-- Page text start --
Equivalent Citation: AIR1984SC1224, 1984(1)Crimes928(SC), 1984(1)SCALE616,
(1984)3SCC698, [1984]3SCR422
IN THE
SUPREME COURT OF INDIA
Criminal
Appeal No. 183 of 1984
Decided
On: 11.04.1984
Appellants:Smt. Surinder Kaur Sandhu
Vs.
Respondent: Harbax Singh
Sandhu and Anr.
Hon'ble
Judges:
Y. V. Chandrachud, C.J.
and Sabyasachi Mukherjee, J.
Counsels:
For Appellant/Petitioner/Plaintiff: C.M. Nayar and Vijay Jhanji, Adv.
For
Respondents/Defendant: Puran Chand, Naresh
Bakshi and Kailash
Mehta, Adv.
Subject: Family
Acts/Rules/Orders:
Hindu Minority and Guardianship Act, 1956 - Section 6; Code of Criminal Procedure (CrPC) - Section 97
Prior
History:
Appeal by
Special leave From the Judgement and Order dated the 26th August, 1983 of the
Punjab and Haryana High Court in Criminal Writ Petition No.392 of 1983
Citing
Reference:
1
Case Note:
Family - Custody of Child - Section 6 of Hindu Minority and Guardianship Act,
1956 - Present appeal filed against order whereby rejected petition for custody
of minor child in favour of appellant - Held, minor child is about 8 years of
age and loving care of mother ought not to be denied to him - Father made of
coarse stuff - Mother earns income which is certainly not large by English
standards, but is not so low as not to enable her to take reasonable care of
boy - Section 6 of Act constitutes father as natural guardian of minor son -
But said provision cannot supersede paramount consideration as to what is
conducive to welfare of minor - As matters presented before Court ought to be
in custody of mother - Spouses had set up their matrimonial home in England
where wife was working as clerk and husband as bus driver - Boy is British
citizen having been born in England and he holds British passport - Therefore
English Court had jurisdiction to decide question of custody of minor child -
Therefore set aside impugned judgment and directed that custody of child shall
be handed over to appellant/mother
JUDGMENT
Y.V.
Chandrachud, C.J.
1. The
appellant, Surinder Kaur Sandhu, is the wife of respondent 1, Harbax Singh
Sandhu. Respondent 2 is the father of respondent 1. Appellant and respondent 1
were married in 1975 at Bodni Kalan, District Faridkot, Punjab, according to
Sikh rites. Soon after the marriage they left for England, where a boy named
Pritpal Singh was born to them on October 24, 1976.
2. Within
a short period after the birth of the boy, the relationship between the spouses
came under a strain resulting in a serious episode. The husband was trapped by
the Berkshire Police who got the scent that he was negotiating with a hit man
to have the wife run over by a car. The husband was convicted and sentenced to
a term of three years for that offence. Ironically, it was the wife who
intervened and succeeded in obtaining a probation order for the man who had
attempted to procure her murder. The husband was released on probation on
February 4, 1982. The period of probation expired on December 24, 1982.
-- Page text end --
-- Material provided start --
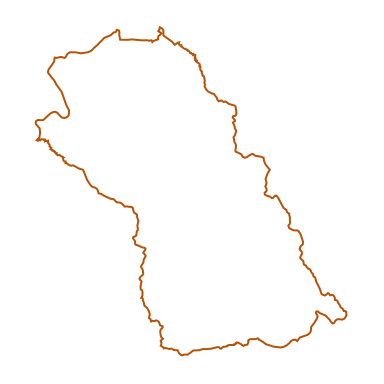 the district of Ban Hong, Lamphun, Thailand, rotated 2°
{"feature_id": "78962969B26085596744311", "entity_name": "Ban Hong", "entity_type": "district", "adm_level": 2, "iso_a3": "THA", "parent_name": "Thailand", "parent_adm1": "Lamphun", "projection": "natural_earth1", "projection_center": [98.82, 18.271], "detail": "fine", "context": "isolated", "style": "outline", "palette": "amber", "viewbox_px": 384, "rotation_deg": 2, "n_neighbors": 0, "source": "geoboundaries", "source_scale": "gbopen_adm2", "svg_char_len": 5929}
<svg xmlns="http://www.w3.org/2000/svg" viewBox="0 0 384 384"><g transform="rotate(2 192 192)"><path d="M186.3,53.2L185.3,53.3L184.3,51.4L182.9,51.0L182.6,50.0L181.7,50.1L181.1,49.5L179.6,49.2L176.4,47.0L176.3,46.0L175.8,46.5L175.3,45.8L174.6,45.8L174.5,45.3L173.3,44.0L173.7,43.0L172.7,43.3L169.6,45.5L166.7,42.4L158.0,36.6L157.7,31.3L156.6,29.8L154.1,28.5L153.6,31.3L152.7,32.4L155.7,34.3L155.8,34.7L155.0,35.3L154.5,36.2L152.9,37.4L152.7,40.6L147.8,42.6L147.1,43.5L146.4,41.9L145.7,41.7L144.1,42.4L142.0,41.9L136.5,42.2L126.9,41.6L121.8,42.2L114.9,42.3L113.8,37.6L113.9,34.9L113.3,33.1L111.1,32.6L110.9,33.5L110.0,35.0L108.2,35.2L105.4,38.1L98.9,41.1L91.8,49.0L89.7,50.7L86.7,54.0L85.0,55.1L82.4,56.1L76.2,57.3L71.2,56.5L66.6,56.5L64.7,56.8L62.6,58.5L60.7,62.0L59.9,62.5L56.4,61.5L52.1,62.7L50.1,62.5L49.6,66.7L44.6,74.3L44.2,75.2L43.9,77.3L44.3,78.3L50.8,85.9L52.5,89.1L58.2,96.4L63.4,109.6L66.2,114.6L66.3,118.0L66.0,119.5L65.4,120.7L63.1,122.2L61.7,122.5L59.9,122.2L58.9,121.8L54.3,117.3L52.7,116.7L50.7,116.8L47.5,118.6L41.0,125.1L39.8,125.5L35.8,125.4L34.4,126.0L33.8,126.5L33.3,127.8L33.7,129.7L37.5,133.7L38.1,137.9L37.6,142.7L35.0,145.6L36.3,146.2L37.6,144.8L38.2,144.8L38.4,145.2L38.6,144.8L39.2,144.9L40.2,144.4L41.6,144.8L42.3,144.6L42.6,145.4L43.0,145.4L43.2,146.0L43.5,145.5L43.8,146.3L44.6,146.3L45.0,146.0L45.4,146.2L46.3,145.8L46.5,148.1L48.0,149.7L48.1,151.6L48.9,151.9L49.2,152.8L49.9,153.0L49.1,154.3L50.7,154.9L50.9,155.5L51.7,155.3L52.1,156.0L52.9,155.9L53.1,156.4L53.7,156.7L53.7,157.3L54.3,157.7L55.5,157.9L55.2,159.1L56.5,160.0L58.3,159.5L59.3,160.7L61.6,161.3L61.7,162.0L62.3,162.1L62.0,162.4L62.1,163.8L62.5,165.2L63.4,165.8L64.6,165.9L64.6,167.6L65.5,167.4L67.1,168.7L69.0,169.7L70.4,169.9L71.5,169.6L72.9,169.7L78.3,172.6L81.6,173.4L82.6,174.0L86.6,183.3L89.4,187.5L91.7,190.1L94.9,191.0L96.7,192.1L97.7,193.5L98.8,196.7L101.5,197.1L103.7,198.6L110.9,201.6L114.1,202.0L117.0,204.9L120.4,205.1L122.7,206.2L125.1,208.9L127.2,208.7L132.5,209.2L133.3,209.8L134.5,213.9L135.0,214.7L137.6,216.3L138.3,220.0L139.4,222.7L138.6,227.3L139.3,231.7L138.2,233.2L137.8,237.4L137.2,238.0L134.9,239.1L134.7,240.4L136.9,243.3L137.0,245.8L137.4,246.6L140.2,247.4L144.2,249.1L146.4,249.4L147.1,249.8L147.5,250.6L147.3,251.5L145.4,254.2L145.6,254.8L147.7,256.7L147.9,257.8L146.1,261.2L145.9,264.1L143.7,268.0L143.8,268.9L145.4,271.4L146.2,275.6L145.8,276.4L143.4,278.7L142.5,280.3L142.8,281.3L144.2,282.3L144.7,283.2L143.9,288.0L143.9,289.9L144.3,291.3L145.7,292.2L146.1,294.5L146.1,297.0L145.0,299.7L146.4,300.0L146.8,302.3L147.7,304.1L148.3,307.1L151.4,309.7L153.2,313.0L154.1,315.7L153.4,319.3L153.9,320.0L155.0,320.5L155.4,322.8L155.8,322.9L156.9,322.1L158.8,322.3L160.7,321.6L161.7,321.8L163.5,323.1L164.8,326.4L167.4,327.3L167.4,328.6L165.7,330.3L165.1,332.2L165.7,336.5L166.7,338.6L168.1,339.6L165.9,341.7L166.8,344.1L166.6,345.6L166.1,346.7L168.9,348.4L169.2,349.3L171.0,348.8L175.0,349.7L177.0,349.2L179.4,350.6L183.2,350.7L184.7,353.7L187.0,355.4L188.0,355.5L190.2,354.7L193.3,354.7L196.1,352.7L198.2,350.8L199.3,350.3L205.0,349.9L205.5,349.5L209.4,348.4L211.2,348.6L216.6,347.9L223.0,346.1L224.3,346.2L225.8,347.5L226.6,347.6L227.7,346.4L229.3,345.5L231.2,345.4L232.0,344.7L232.6,344.9L233.1,344.2L234.2,343.6L239.1,343.5L238.9,343.0L239.2,342.8L240.8,342.6L241.0,342.0L241.6,341.6L241.3,341.1L241.7,340.8L243.1,340.9L246.0,342.2L248.7,344.1L250.3,343.0L252.7,342.6L253.7,339.9L253.4,338.4L254.7,337.3L255.4,337.0L260.8,336.8L262.7,335.9L263.6,336.4L263.9,337.1L268.6,339.6L271.1,341.5L279.0,343.7L286.0,344.3L289.4,343.4L292.2,341.7L294.6,339.6L296.3,337.4L298.2,336.2L300.6,336.0L302.3,337.3L304.8,333.7L312.5,330.7L314.8,328.6L315.5,327.2L315.9,322.5L318.2,319.5L321.3,314.0L321.7,312.9L321.7,311.3L320.1,308.6L320.1,307.7L320.7,307.0L321.7,306.9L324.3,308.7L329.6,310.7L334.1,315.0L335.8,317.5L337.3,318.4L338.3,318.2L340.2,315.1L341.3,314.4L343.3,313.9L346.3,314.3L348.0,313.7L349.3,312.5L350.7,309.7L350.1,306.1L349.4,305.7L347.9,305.7L346.7,303.5L344.6,302.1L343.2,299.3L341.9,297.8L341.2,295.9L340.4,295.2L338.7,295.0L338.4,292.6L336.8,290.3L335.5,289.9L333.7,290.5L332.1,288.5L331.5,288.3L328.5,290.8L326.3,290.2L324.9,289.2L323.2,284.4L319.3,277.3L318.1,273.1L316.4,272.2L315.8,269.7L314.3,268.5L313.0,265.6L312.2,265.0L310.6,264.4L309.2,263.0L308.5,261.6L306.3,260.6L305.7,257.2L302.6,254.5L302.5,253.1L303.9,250.4L304.0,249.0L303.7,247.9L301.8,245.7L301.6,244.5L302.7,242.1L304.5,240.4L304.7,239.3L304.6,237.7L302.1,230.7L300.0,227.5L298.5,226.7L294.9,226.8L291.1,225.1L290.1,224.2L289.5,222.2L290.8,220.5L291.0,219.1L290.7,213.8L290.0,211.7L289.9,210.2L287.7,208.9L286.9,206.6L284.0,204.7L278.1,194.5L277.0,193.1L276.2,192.7L275.1,192.8L273.0,195.2L272.0,195.3L270.3,194.0L265.8,192.7L264.7,191.7L264.7,190.1L266.4,188.5L266.5,187.9L266.4,186.3L265.1,184.1L266.2,180.6L265.1,176.4L266.9,170.8L269.0,167.1L265.4,163.0L264.0,160.9L262.8,158.1L262.4,155.3L259.6,154.3L254.0,153.6L251.7,151.9L250.9,151.8L247.4,153.8L245.3,155.4L243.7,155.9L241.5,155.1L240.1,152.9L239.4,152.3L234.2,150.1L233.9,149.3L234.4,144.4L233.9,142.6L232.6,140.3L231.6,135.8L232.9,133.7L234.1,129.8L233.8,128.7L232.7,127.1L232.1,124.3L230.5,121.3L231.0,120.6L232.4,119.6L232.4,118.7L230.0,116.0L230.3,114.9L232.9,114.1L233.4,113.2L233.6,111.2L232.5,104.9L231.4,104.1L226.1,102.8L222.3,100.4L220.3,100.9L218.7,99.7L217.8,99.4L215.7,100.4L214.3,99.2L213.3,96.7L210.4,93.2L207.7,92.6L204.2,90.7L202.1,88.4L201.0,86.4L200.9,85.3L201.4,84.2L200.6,82.6L200.9,79.8L200.4,78.7L200.5,78.0L199.8,76.0L198.5,75.4L198.6,74.6L197.5,72.8L197.7,71.4L196.7,70.5L195.9,68.9L196.1,67.7L195.6,67.0L195.8,66.6L195.3,66.6L194.9,65.8L195.4,64.8L195.0,63.6L192.7,62.3L192.4,60.8L191.8,61.1L191.6,60.6L191.2,60.9L190.9,59.9L190.4,59.8L190.7,59.1L190.3,58.6L190.7,58.2L190.3,57.8L190.6,57.1L190.1,56.7L190.6,55.7L190.5,55.0L189.5,54.6L188.5,55.0L188.7,54.3L188.4,53.9L186.6,53.8L186.3,53.2Z" fill="none" stroke="#b45309" stroke-width="2"/></g></svg>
-- Material provided end --
- Task instructions:
A. Using the custody judgment, decide whether each statement agrees with it: (i) the couple married in England; (ii) the husband received a three-year sentence; (iii) the probation period ended on February 4, 1982. Answer yes or no for each, quoting the deciding words.
B. Carry the custody judgment forward, beginning right after its last sentence.

- Final results:
A.
(i) No: "were married in 1975 at Bodni Kalan, District Faridkot, Punjab"
(ii) Yes: "sentenced to a term of three years for that offence"
(iii) No: "The period of probation expired on December 24, 1982."

B.
3. On
January 31, l983, while the wife was away at work, the husband removed the boy
from England and brought him to India. On the same date, the wife obtained an
order under Section 41 of the Supreme Court Act, 1981 under which the boy
became the Ward of the Court with effect from that date. That order was
confirmed on July 22, 1983 by Mrs. Justice Booth of the High Court of Justice
(Family Division). By the said order, the husband was directed to hand over the
custody of the minor boy to the wife or her agent forthwith.
4. The
wife came to India in April 1983. On May 5, 1983 she filed a petition under
Section 97 of the CrPC in the Court of the learned Judicial Magistrate, First
Class, Jagraon. She asked for the custody of her son, contending that he was in
the illegal custody of the respondents. Section 97 authorises the Magistrate to direct a search to be made for
persons wrongfully confined and, on their being found, to be produced in the
Court in order to facilitate the passing of such order as the circumstances of
the case may require. The respondents relied upon Section 6 of the Hindu Minority and Guardianship Act, 1956, and opposed the
petition on the ground that Respondent 1 was the natural guardian of the minor
boy. Accepting that contention, the learned Magistrate dismissed the petition,
leaving the question of the custody of the child to be decided in an
appropriate proceeding.
5. The
wife then went back to England to resume her work and obtained the order dated
July 22, 1983 to which we have already referred. She came back to India once
again, this time armed with the aforesaid order of the English High Court. She
then filed the present writ petition in the High Court of Punjab and Haryana,
asking for the production and custody of her minor son.
6. The
learned single Judge of the High Court who dealt with the petition made an
excellent effort to bring about a rapprochement between the spouses but, he did
not succeed. He questioned the boy more than once and he even presided the
spouses to live together for a couple of days in the house of the inspector
General of Prisons, Haryana. The spouses reported back to him that they were
unable to resolve their differences.
7. The
learned Judge dismissed the wife's petition on the grounds, inter alia, that
her status in England is that of a foreigner, a factory worker and a wife
living separately from the husband: that she had no relatives in England; and
that, the child would have to live in lonely and dismal surroundings in
England. On the other hand, according to the learned Judge, the father had gone
through a traumatic experience of a conviction on a criminal charge; that he
was back home in an atmosphere which welcomed him; that his parents were in
affluent circumstances; and that, the child would grow in an atmosphere of
self-confidence and self-respect if he was permitted to live with them.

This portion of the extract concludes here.